Q: Which is the most likely diagnosis?
- Pityriasis rubra pilaris
- Dyshidrotic eczema
- Contact dermatitis
A: The diagnosis is pityriasis rubra pilaris, a rare condition with a prevalence of 1 in 5,000 to 50,000 new dermatology patient visits.1 It is a papulosquamous disorder that presents with areas of hyperkeratosis on an erythematous base. Large red plaques often coalesce, leaving areas of uninvolved skin (“islands of sparing”). The palms and soles often reveal a distinctive orange-red waxy keratoderma.1
Clinically, pityriasis rubra pilaris can be difficult to differentiate from psoriasis, and it can progress to disabling palmoplantar keratoderma and erythroderma.
BASIS OF THE DIAGNOSIS
The diagnosis is based on characteristic findings supported by classic features on skin biopsy. Microscopic study shows a psoriasiform dermatitis with alternating vertical and horizontal orthokeratosis and parakeratosis (the “checkerboard pattern”).

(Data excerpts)
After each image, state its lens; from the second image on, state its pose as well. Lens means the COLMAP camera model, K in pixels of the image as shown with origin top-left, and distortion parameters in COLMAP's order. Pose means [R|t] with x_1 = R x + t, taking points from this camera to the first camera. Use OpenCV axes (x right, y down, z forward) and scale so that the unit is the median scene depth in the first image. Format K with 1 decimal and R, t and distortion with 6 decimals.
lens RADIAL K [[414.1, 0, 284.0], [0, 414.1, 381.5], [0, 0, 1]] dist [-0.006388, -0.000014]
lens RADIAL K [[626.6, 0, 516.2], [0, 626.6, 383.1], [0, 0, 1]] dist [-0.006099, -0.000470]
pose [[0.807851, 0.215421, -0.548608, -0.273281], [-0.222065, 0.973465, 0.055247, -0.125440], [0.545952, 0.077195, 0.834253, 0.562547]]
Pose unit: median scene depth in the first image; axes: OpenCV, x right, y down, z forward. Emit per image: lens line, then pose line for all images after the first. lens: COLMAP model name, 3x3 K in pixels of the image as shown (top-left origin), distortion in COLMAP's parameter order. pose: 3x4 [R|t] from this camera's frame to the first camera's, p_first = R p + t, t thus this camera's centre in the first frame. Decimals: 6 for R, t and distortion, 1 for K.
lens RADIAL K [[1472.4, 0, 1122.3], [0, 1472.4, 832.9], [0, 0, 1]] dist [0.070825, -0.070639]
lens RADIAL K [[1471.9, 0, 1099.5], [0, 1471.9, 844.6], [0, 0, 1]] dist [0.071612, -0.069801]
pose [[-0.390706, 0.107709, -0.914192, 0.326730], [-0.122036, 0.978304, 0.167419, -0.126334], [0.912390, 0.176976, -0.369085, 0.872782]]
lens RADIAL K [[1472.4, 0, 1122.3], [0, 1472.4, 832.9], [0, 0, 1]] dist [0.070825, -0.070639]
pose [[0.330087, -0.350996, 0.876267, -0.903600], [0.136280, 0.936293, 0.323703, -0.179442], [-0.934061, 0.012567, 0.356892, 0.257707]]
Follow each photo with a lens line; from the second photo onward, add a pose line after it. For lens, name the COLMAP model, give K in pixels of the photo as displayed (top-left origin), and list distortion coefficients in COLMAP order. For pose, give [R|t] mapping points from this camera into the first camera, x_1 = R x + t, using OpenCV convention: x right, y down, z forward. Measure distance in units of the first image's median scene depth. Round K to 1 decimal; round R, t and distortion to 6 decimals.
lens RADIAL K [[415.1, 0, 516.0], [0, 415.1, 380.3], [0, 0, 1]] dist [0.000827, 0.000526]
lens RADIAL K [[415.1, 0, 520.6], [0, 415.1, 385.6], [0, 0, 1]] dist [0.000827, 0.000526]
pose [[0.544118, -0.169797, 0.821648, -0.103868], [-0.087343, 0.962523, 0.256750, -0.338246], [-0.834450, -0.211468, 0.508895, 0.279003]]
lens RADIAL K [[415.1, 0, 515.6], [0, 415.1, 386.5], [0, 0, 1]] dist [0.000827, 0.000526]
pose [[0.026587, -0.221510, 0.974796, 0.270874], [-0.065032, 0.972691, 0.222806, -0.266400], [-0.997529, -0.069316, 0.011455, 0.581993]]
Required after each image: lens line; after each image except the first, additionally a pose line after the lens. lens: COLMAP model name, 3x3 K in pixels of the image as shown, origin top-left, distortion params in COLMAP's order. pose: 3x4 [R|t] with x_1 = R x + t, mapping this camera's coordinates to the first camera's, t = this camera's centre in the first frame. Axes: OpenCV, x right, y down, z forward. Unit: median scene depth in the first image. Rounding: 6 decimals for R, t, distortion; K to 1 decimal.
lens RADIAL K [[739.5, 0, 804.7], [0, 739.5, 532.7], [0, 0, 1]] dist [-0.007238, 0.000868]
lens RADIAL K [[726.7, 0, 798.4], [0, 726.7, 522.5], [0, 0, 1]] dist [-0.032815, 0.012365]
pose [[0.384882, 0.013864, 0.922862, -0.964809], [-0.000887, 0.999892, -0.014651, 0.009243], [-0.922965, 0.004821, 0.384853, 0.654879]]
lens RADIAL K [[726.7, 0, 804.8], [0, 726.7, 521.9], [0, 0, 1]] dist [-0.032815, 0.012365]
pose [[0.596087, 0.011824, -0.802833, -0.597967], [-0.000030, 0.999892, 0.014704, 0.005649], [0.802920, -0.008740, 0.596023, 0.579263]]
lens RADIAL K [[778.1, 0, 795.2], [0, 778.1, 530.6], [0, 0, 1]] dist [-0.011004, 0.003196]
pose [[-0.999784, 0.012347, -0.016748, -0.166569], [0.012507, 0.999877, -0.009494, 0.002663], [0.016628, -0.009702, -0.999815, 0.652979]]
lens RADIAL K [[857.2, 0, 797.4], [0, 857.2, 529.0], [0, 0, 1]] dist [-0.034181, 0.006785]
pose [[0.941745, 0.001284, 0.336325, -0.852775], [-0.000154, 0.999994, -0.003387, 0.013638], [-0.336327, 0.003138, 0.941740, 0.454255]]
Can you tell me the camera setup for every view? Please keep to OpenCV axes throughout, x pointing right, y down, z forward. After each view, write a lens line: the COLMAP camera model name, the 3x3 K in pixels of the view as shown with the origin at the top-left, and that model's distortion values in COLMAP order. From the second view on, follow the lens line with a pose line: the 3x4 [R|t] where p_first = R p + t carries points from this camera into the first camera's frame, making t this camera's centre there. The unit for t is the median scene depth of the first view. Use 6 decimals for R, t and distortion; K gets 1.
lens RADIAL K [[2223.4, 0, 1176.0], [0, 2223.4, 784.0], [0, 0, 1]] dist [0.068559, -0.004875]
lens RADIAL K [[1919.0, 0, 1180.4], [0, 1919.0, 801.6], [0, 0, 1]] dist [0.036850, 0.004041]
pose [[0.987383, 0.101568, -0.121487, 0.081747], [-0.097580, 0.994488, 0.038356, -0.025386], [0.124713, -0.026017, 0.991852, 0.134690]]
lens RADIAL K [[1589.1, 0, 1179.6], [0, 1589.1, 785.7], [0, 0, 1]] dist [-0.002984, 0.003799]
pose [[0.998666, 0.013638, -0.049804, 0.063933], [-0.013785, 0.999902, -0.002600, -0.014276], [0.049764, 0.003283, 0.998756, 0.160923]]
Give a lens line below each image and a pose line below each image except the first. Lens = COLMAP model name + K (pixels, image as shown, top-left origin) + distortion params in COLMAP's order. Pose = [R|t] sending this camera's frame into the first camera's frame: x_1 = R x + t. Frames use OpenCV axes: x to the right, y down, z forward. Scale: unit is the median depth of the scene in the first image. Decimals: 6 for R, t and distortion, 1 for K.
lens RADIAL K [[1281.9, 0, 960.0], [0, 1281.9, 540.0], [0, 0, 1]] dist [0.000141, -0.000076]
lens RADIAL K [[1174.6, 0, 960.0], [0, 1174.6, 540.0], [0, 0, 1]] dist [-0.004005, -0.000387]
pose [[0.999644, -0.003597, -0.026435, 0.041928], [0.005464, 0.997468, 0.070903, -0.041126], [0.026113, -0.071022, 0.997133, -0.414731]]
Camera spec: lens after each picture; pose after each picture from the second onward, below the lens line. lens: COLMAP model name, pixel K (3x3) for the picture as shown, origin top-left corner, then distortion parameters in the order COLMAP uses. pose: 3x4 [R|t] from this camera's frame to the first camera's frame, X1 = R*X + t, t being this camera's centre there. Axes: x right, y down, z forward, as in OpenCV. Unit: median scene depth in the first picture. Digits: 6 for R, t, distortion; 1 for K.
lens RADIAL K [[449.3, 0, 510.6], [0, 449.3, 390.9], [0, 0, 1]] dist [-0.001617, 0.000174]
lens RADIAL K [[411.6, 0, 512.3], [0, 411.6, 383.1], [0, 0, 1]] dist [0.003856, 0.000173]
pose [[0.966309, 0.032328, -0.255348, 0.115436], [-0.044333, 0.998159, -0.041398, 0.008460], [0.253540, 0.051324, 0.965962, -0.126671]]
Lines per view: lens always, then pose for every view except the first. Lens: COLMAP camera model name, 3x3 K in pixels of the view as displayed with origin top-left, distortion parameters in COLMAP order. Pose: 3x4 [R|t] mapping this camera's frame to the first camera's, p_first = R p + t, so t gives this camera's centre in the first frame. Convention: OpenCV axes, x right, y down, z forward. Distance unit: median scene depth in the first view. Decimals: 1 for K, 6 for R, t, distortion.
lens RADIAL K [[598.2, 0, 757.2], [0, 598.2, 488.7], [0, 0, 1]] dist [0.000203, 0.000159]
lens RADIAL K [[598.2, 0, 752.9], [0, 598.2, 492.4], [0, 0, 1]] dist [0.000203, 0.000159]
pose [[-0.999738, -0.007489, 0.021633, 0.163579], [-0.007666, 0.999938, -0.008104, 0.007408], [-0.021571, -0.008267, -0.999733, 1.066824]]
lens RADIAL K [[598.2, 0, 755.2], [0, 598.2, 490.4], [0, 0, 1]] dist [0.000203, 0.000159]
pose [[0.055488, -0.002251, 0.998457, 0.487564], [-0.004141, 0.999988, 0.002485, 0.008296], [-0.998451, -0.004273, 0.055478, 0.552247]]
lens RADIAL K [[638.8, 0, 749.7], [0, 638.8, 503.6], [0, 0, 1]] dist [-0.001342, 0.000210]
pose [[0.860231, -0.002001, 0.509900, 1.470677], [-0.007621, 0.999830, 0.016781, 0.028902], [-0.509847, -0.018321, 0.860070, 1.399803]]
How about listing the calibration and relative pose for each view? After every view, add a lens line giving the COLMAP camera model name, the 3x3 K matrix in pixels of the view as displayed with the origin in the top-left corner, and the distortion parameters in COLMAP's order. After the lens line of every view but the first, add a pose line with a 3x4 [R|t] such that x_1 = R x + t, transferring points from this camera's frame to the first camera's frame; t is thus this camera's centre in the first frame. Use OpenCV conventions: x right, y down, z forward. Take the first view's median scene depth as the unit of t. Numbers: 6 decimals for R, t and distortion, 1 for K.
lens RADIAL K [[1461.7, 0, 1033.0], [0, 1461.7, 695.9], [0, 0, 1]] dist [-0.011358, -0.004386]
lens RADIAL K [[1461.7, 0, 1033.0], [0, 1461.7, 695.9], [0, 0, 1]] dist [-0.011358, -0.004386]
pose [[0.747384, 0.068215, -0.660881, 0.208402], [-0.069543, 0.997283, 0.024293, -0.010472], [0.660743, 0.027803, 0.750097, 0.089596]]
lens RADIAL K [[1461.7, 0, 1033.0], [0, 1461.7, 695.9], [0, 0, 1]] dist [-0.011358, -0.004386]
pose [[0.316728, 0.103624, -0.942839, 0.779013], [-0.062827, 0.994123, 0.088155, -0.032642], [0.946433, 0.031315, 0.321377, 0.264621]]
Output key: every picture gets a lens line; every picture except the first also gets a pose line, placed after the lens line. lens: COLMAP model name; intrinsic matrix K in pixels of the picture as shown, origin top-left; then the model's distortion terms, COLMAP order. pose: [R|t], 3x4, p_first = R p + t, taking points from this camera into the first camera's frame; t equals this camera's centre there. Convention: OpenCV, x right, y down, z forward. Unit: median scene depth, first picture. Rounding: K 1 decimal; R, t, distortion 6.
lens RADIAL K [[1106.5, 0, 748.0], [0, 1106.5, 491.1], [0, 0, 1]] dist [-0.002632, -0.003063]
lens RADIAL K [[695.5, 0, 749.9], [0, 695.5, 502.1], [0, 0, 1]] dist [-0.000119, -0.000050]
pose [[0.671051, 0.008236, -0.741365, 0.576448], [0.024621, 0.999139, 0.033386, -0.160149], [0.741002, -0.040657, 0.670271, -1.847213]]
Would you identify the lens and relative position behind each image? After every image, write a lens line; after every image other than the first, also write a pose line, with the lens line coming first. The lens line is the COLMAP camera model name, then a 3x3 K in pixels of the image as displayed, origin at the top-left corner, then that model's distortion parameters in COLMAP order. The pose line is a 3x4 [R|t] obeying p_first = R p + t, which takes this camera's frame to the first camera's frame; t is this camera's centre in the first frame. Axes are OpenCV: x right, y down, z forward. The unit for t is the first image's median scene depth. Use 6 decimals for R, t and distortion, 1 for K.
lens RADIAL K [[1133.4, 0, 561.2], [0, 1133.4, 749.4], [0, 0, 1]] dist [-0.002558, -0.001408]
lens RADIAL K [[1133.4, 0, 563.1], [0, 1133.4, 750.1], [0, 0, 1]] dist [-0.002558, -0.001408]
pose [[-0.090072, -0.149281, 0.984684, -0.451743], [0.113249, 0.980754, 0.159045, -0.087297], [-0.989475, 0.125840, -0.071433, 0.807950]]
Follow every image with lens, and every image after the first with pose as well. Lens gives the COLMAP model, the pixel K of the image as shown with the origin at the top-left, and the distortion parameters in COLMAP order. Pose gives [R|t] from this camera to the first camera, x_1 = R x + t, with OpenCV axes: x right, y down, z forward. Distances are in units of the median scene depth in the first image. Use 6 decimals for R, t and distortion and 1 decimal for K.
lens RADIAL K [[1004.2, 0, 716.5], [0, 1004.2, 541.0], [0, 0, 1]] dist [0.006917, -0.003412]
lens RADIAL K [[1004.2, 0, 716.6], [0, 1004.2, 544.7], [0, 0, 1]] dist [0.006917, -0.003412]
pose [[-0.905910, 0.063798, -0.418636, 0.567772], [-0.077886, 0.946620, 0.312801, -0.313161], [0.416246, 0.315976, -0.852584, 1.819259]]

• **ACTIONS TO TAKE**
1) Reproduce the skin diagnosis case from the words "- Pityriasis rubra" through the words "keratoderma and erythroderma.", swapping "keratoderma" for "keratosis" each time it occurs.
2) Please continue the skin diagnosis case from its last sentence.
The items are not used for anything here.

• **RESPONSES TO THE TASKS**
1)
- Pityriasis rubra pilaris
- Dyshidrotic eczema
- Contact dermatitis
A: The diagnosis is pityriasis rubra pilaris, a rare condition with a prevalence of 1 in 5,000 to 50,000 new dermatology patient visits.1 It is a papulosquamous disorder that presents with areas of hyperkeratosis on an erythematous base. Large red plaques often coalesce, leaving areas of uninvolved skin (“islands of sparing”). The palms and soles often reveal a distinctive orange-red waxy keratosis.1
Clinically, pityriasis rubra pilaris can be difficult to differentiate from psoriasis, and it can progress to disabling palmoplantar keratosis and erythroderma.

2)
Although an underlying dysfunction in vitamin A metabolism has been suggested, the exact cause and pathogenesis of pityriasis rubra pilaris are not known.
Treatment of pityriasis rubra pilaris can be difficult, as no one single treatment works for all patients. Systemic retinoids, methotrexate, phototherapy, and cyclosporine are commonly used. Recent reports have shown the effectiveness of infliximab (Remicade), a chimeric monoclonal antibody that binds to soluble and membrane-bound forms of tumor necrosis factor alpha.2,3
In our patient, after a 2-month course of acitretin (Soriatane) failed, three treatments with infliximab—5 mg/kg at baseline, at 2 weeks, and at 6 weeks—led to complete resolution of the condition.